(Edit difference data)
· · · ·

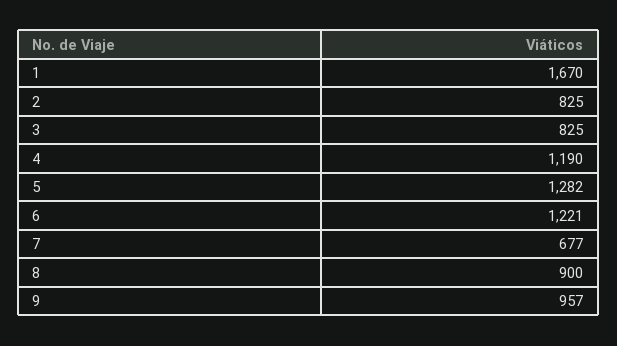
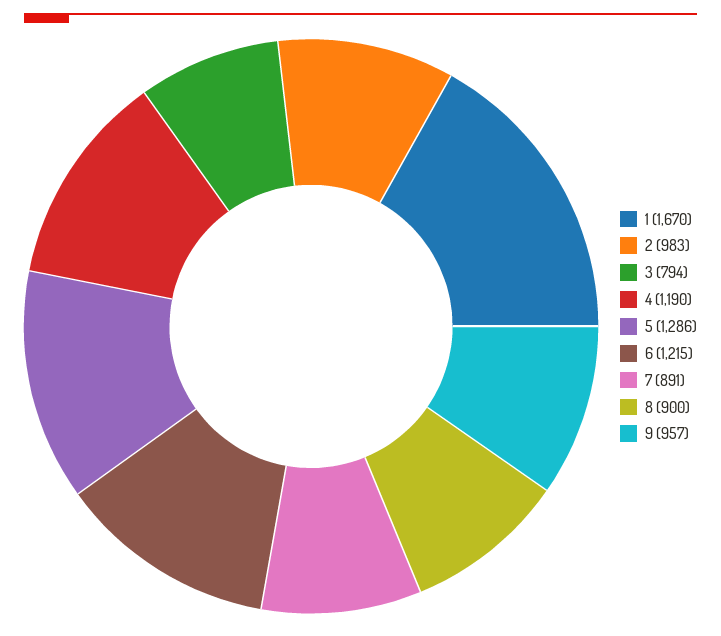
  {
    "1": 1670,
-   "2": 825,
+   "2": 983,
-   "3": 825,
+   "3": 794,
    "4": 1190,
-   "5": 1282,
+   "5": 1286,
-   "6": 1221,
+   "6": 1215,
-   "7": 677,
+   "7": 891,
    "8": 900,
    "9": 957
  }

· · · ·

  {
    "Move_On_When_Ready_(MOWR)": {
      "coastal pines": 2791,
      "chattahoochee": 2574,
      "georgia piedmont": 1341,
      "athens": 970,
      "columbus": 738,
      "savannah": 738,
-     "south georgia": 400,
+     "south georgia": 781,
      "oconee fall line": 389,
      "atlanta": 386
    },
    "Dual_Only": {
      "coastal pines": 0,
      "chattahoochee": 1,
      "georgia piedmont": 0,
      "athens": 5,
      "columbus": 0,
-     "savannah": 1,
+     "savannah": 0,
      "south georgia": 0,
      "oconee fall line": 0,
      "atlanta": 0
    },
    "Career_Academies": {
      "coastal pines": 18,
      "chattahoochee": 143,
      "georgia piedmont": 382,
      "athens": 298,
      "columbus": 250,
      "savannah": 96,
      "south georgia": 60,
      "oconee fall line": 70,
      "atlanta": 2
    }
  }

· · · ·

■ WHAT IS REQUIRED ■
The answer is a single number, the count of lines in the records that contain the string "chattahoochee".

■ TASK RESPONSE ■
3